* _Source data_

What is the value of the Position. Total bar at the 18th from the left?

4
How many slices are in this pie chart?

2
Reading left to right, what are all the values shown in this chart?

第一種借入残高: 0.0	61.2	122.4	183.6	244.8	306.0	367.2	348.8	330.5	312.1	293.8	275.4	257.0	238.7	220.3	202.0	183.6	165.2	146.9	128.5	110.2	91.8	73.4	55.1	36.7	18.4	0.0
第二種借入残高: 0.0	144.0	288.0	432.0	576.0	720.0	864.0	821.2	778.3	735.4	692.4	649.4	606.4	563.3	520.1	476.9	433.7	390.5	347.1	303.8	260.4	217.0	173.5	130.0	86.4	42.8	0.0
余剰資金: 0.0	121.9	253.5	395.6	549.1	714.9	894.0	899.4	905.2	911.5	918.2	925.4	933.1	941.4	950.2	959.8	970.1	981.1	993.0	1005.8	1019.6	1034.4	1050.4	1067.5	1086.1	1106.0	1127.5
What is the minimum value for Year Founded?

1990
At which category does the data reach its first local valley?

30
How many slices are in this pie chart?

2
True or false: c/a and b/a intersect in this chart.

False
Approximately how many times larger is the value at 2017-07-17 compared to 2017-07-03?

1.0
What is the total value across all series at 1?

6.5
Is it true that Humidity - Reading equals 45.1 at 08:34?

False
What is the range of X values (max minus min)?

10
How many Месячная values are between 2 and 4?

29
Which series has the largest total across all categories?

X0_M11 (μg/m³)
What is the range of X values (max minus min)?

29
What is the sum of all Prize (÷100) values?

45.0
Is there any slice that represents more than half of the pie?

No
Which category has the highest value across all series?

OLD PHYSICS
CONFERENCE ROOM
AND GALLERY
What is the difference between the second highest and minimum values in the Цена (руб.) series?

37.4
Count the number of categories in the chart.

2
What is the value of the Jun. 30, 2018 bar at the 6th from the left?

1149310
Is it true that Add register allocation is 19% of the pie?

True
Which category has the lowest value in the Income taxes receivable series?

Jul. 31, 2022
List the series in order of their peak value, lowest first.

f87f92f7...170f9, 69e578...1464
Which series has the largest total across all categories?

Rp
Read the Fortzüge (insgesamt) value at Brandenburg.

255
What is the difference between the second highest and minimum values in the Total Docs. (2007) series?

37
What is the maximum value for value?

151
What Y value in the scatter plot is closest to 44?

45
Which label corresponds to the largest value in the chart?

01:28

* _Your goal_
Please find each line in the records above that contains the word "highest", and copy those lines out in full.

* _Task output_
Which category has the highest value across all series?
What is the difference between the second highest and minimum values in the Цена (руб.) series?
What is the difference between the second highest and minimum values in the Total Docs. (2007) series?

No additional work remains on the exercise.